Dataset records:
· · · · ·

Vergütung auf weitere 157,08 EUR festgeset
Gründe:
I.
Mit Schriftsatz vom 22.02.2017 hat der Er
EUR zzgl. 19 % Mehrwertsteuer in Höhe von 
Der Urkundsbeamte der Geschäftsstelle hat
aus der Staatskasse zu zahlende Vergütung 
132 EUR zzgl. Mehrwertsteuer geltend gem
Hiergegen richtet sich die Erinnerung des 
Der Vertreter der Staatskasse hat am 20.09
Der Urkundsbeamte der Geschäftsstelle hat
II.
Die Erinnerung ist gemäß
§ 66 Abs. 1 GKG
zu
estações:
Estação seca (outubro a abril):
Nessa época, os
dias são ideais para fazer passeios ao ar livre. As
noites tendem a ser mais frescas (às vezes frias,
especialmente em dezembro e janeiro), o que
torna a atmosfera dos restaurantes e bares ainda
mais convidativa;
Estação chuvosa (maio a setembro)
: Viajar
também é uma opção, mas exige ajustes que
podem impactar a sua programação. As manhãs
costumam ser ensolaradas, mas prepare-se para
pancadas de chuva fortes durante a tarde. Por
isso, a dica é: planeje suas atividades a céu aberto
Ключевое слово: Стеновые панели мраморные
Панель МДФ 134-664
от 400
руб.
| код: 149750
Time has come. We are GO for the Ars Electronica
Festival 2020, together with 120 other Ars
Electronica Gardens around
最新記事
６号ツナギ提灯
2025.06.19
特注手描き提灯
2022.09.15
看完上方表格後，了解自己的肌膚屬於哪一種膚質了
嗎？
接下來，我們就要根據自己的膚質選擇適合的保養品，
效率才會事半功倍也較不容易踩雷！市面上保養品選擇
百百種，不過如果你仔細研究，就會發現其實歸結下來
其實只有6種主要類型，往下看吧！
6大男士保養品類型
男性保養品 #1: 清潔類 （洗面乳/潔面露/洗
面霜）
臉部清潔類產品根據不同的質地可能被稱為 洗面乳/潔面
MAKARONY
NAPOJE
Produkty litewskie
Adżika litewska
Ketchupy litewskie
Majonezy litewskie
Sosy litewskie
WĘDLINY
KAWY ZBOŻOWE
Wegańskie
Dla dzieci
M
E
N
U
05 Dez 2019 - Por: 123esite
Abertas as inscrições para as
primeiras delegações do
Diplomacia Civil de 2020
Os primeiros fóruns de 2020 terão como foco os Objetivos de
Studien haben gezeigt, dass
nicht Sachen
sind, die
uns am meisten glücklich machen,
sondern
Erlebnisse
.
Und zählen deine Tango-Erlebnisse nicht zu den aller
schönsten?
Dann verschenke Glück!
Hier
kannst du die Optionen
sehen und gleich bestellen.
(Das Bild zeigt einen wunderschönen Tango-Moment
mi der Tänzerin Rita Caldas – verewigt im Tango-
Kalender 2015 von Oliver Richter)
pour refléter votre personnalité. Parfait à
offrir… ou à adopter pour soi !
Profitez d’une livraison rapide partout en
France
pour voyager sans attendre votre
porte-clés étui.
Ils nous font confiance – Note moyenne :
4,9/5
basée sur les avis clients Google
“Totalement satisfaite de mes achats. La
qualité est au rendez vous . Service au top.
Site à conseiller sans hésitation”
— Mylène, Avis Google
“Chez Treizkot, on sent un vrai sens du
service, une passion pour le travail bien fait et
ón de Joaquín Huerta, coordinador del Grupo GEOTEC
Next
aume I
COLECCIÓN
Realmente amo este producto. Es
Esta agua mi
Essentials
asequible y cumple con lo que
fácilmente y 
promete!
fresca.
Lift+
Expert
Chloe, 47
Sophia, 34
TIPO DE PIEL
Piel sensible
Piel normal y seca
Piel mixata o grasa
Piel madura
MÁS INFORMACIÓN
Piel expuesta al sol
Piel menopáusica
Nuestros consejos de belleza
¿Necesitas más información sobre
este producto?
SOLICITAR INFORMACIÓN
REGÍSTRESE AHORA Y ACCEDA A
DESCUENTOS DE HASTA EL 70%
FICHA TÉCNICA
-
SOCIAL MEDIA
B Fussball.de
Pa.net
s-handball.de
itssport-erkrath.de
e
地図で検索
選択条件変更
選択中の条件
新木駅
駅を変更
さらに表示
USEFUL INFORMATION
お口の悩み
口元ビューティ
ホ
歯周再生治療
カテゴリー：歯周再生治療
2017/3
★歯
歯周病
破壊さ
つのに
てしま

· · · · ·

**What is being asked**
Write out every entry above exactly as given.

**Reply to the exercise**
Vergütung auf weitere 157,08 EUR festgeset
Gründe:
I.
Mit Schriftsatz vom 22.02.2017 hat der Er
EUR zzgl. 19 % Mehrwertsteuer in Höhe von 
Der Urkundsbeamte der Geschäftsstelle hat
aus der Staatskasse zu zahlende Vergütung 
132 EUR zzgl. Mehrwertsteuer geltend gem
Hiergegen richtet sich die Erinnerung des 
Der Vertreter der Staatskasse hat am 20.09
Der Urkundsbeamte der Geschäftsstelle hat
II.
Die Erinnerung ist gemäß
§ 66 Abs. 1 GKG
zu
estações:
Estação seca (outubro a abril):
Nessa época, os
dias são ideais para fazer passeios ao ar livre. As
noites tendem a ser mais frescas (às vezes frias,
especialmente em dezembro e janeiro), o que
torna a atmosfera dos restaurantes e bares ainda
mais convidativa;
Estação chuvosa (maio a setembro)
: Viajar
também é uma opção, mas exige ajustes que
podem impactar a sua programação. As manhãs
costumam ser ensolaradas, mas prepare-se para
pancadas de chuva fortes durante a tarde. Por
isso, a dica é: planeje suas atividades a céu aberto
Ключевое слово: Стеновые панели мраморные
Панель МДФ 134-664
от 400
руб.
| код: 149750
Time has come. We are GO for the Ars Electronica
Festival 2020, together with 120 other Ars
Electronica Gardens around
最新記事
６号ツナギ提灯
2025.06.19
特注手描き提灯
2022.09.15
看完上方表格後，了解自己的肌膚屬於哪一種膚質了
嗎？
接下來，我們就要根據自己的膚質選擇適合的保養品，
效率才會事半功倍也較不容易踩雷！市面上保養品選擇
百百種，不過如果你仔細研究，就會發現其實歸結下來
其實只有6種主要類型，往下看吧！
6大男士保養品類型
男性保養品 #1: 清潔類 （洗面乳/潔面露/洗
面霜）
臉部清潔類產品根據不同的質地可能被稱為 洗面乳/潔面
MAKARONY
NAPOJE
Produkty litewskie
Adżika litewska
Ketchupy litewskie
Majonezy litewskie
Sosy litewskie
WĘDLINY
KAWY ZBOŻOWE
Wegańskie
Dla dzieci
M
E
N
U
05 Dez 2019 - Por: 123esite
Abertas as inscrições para as
primeiras delegações do
Diplomacia Civil de 2020
Os primeiros fóruns de 2020 terão como foco os Objetivos de
Studien haben gezeigt, dass
nicht Sachen
sind, die
uns am meisten glücklich machen,
sondern
Erlebnisse
.
Und zählen deine Tango-Erlebnisse nicht zu den aller
schönsten?
Dann verschenke Glück!
Hier
kannst du die Optionen
sehen und gleich bestellen.
(Das Bild zeigt einen wunderschönen Tango-Moment
mi der Tänzerin Rita Caldas – verewigt im Tango-
Kalender 2015 von Oliver Richter)
pour refléter votre personnalité. Parfait à
offrir… ou à adopter pour soi !
Profitez d’une livraison rapide partout en
France
pour voyager sans attendre votre
porte-clés étui.
Ils nous font confiance – Note moyenne :
4,9/5
basée sur les avis clients Google
“Totalement satisfaite de mes achats. La
qualité est au rendez vous . Service au top.
Site à conseiller sans hésitation”
— Mylène, Avis Google
“Chez Treizkot, on sent un vrai sens du
service, une passion pour le travail bien fait et
ón de Joaquín Huerta, coordinador del Grupo GEOTEC
Next
aume I
COLECCIÓN
Realmente amo este producto. Es
Esta agua mi
Essentials
asequible y cumple con lo que
fácilmente y 
promete!
fresca.
Lift+
Expert
Chloe, 47
Sophia, 34
TIPO DE PIEL
Piel sensible
Piel normal y seca
Piel mixata o grasa
Piel madura
MÁS INFORMACIÓN
Piel expuesta al sol
Piel menopáusica
Nuestros consejos de belleza
¿Necesitas más información sobre
este producto?
SOLICITAR INFORMACIÓN
REGÍSTRESE AHORA Y ACCEDA A
DESCUENTOS DE HASTA EL 70%
FICHA TÉCNICA
-
SOCIAL MEDIA
B Fussball.de
Pa.net
s-handball.de
itssport-erkrath.de
e
地図で検索
選択条件変更
選択中の条件
新木駅
駅を変更
さらに表示
USEFUL INFORMATION
お口の悩み
口元ビューティ
ホ
歯周再生治療
カテゴリー：歯周再生治療
2017/3
★歯
歯周病
破壊さ
つのに
てしま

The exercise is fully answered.